- About this exercise: Your copy should hold only the lines from the one with "Question: Which visualization" to the one with "Answer: box", both included, each exactly as it stands below, with no pictures.

- Task input:
────────────────────────────────────────
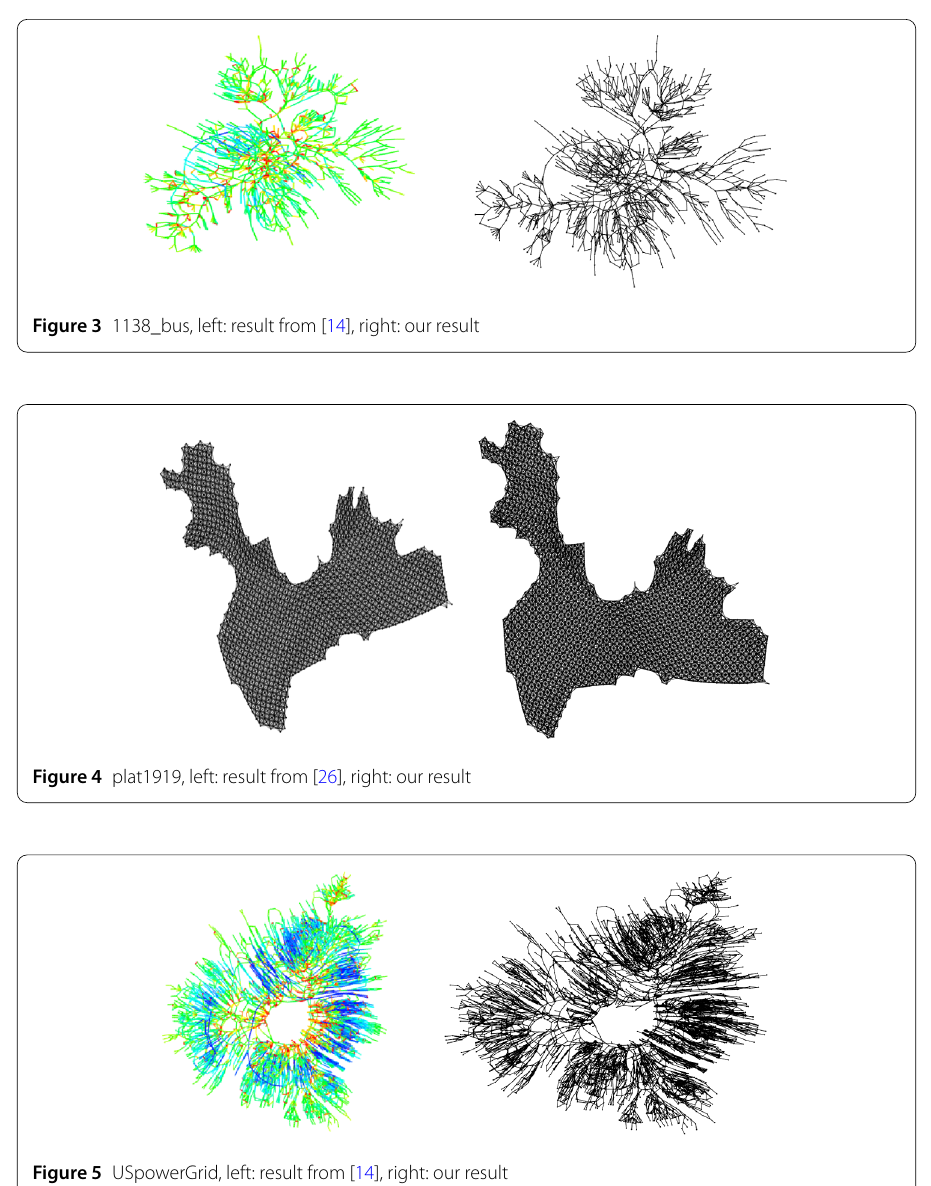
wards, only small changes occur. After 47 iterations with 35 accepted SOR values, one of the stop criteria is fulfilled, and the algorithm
────────────────────────────────────────
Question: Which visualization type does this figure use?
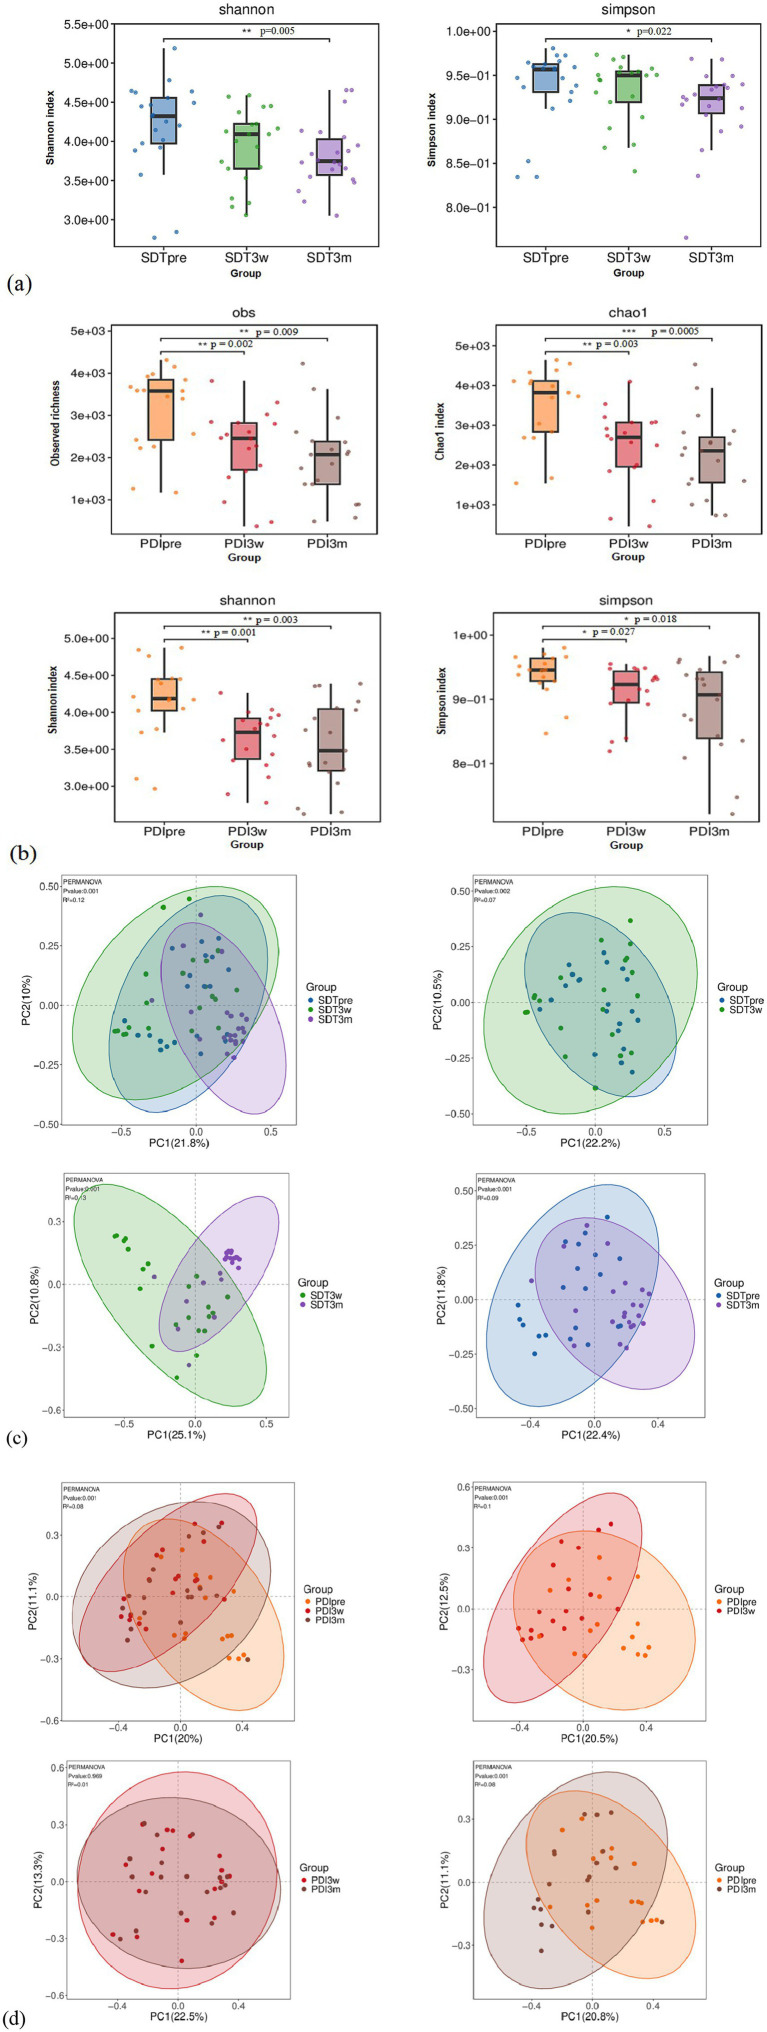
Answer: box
────────────────────────────────────────
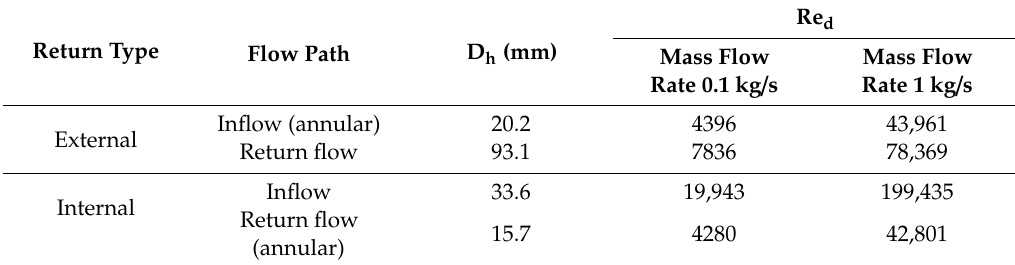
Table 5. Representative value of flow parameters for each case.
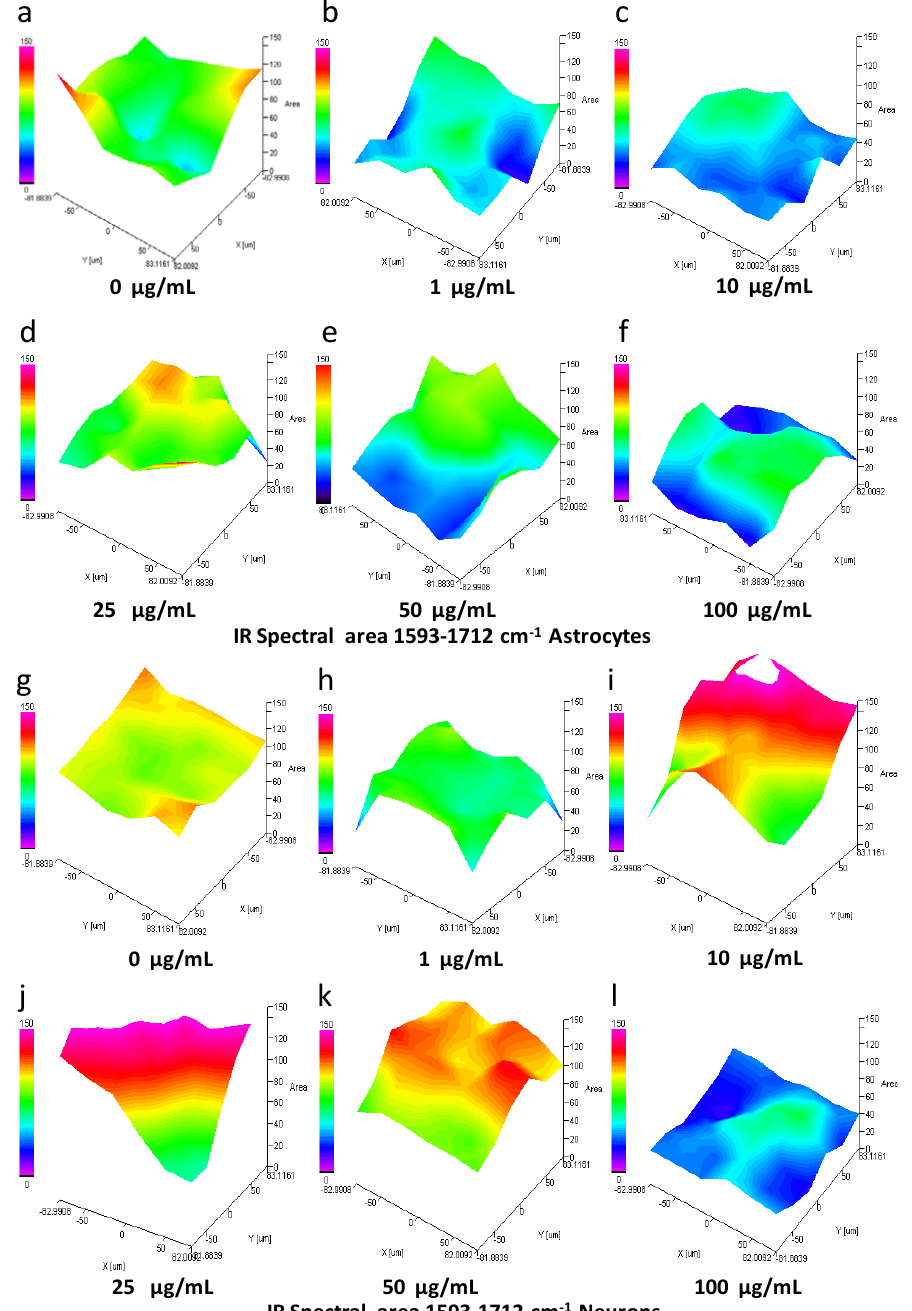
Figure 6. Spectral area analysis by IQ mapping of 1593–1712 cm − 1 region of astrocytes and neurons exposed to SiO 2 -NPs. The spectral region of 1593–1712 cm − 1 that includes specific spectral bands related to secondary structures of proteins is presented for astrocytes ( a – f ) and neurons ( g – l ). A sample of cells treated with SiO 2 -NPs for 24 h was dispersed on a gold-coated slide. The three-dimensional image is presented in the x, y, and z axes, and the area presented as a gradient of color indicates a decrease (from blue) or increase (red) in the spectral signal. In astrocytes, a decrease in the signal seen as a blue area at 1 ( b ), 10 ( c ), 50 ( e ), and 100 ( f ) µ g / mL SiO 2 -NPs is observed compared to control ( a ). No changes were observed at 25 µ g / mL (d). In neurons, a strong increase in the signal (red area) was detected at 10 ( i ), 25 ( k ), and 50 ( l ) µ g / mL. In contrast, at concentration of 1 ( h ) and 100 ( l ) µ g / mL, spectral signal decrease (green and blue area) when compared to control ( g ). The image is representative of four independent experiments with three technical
────────────────────────────────────────
- Written solution:
Question: Which visualization type does this figure use?
Answer: box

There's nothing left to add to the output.